◆ Exercise:
Locate each line in the items below that contains the word "yang", and copy those lines.

Excerpted data Start Marker

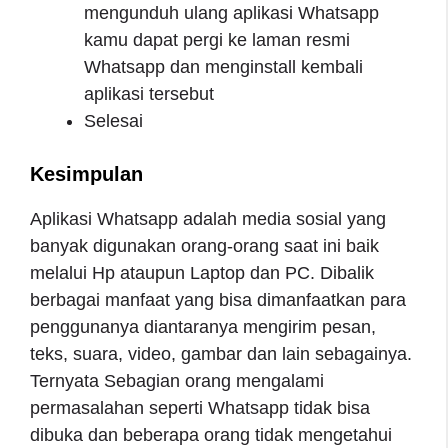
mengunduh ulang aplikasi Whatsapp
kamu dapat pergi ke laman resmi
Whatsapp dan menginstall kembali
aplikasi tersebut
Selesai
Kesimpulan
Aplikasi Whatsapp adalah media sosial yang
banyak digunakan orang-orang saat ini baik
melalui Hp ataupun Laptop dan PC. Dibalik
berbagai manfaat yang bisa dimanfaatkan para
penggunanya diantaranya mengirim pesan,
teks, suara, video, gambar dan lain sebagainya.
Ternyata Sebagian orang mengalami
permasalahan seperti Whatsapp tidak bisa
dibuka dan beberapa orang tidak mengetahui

Excerpted data End Marker
Excerpted data Start Marker

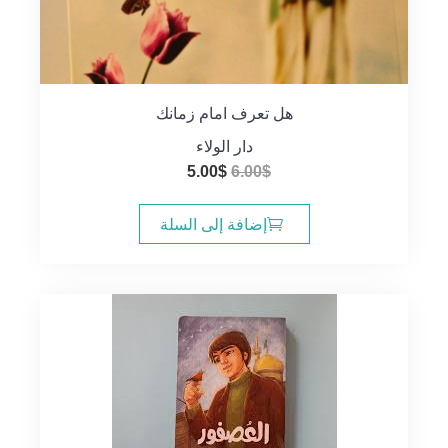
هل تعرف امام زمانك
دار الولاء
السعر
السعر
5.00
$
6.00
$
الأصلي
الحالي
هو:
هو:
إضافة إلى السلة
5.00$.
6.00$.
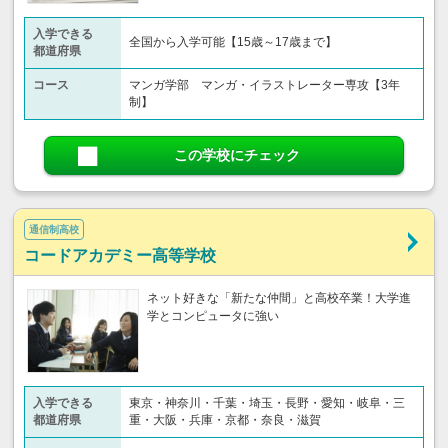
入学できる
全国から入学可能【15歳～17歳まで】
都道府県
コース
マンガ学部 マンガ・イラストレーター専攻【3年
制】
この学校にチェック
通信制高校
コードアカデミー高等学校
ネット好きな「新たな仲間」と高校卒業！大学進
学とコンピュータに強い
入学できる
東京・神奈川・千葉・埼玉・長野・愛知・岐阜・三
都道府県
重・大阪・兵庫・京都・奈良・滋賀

Excerpted data End Marker

◆ Your response:
Aplikasi Whatsapp adalah media sosial yang
berbagai manfaat yang bisa dimanfaatkan para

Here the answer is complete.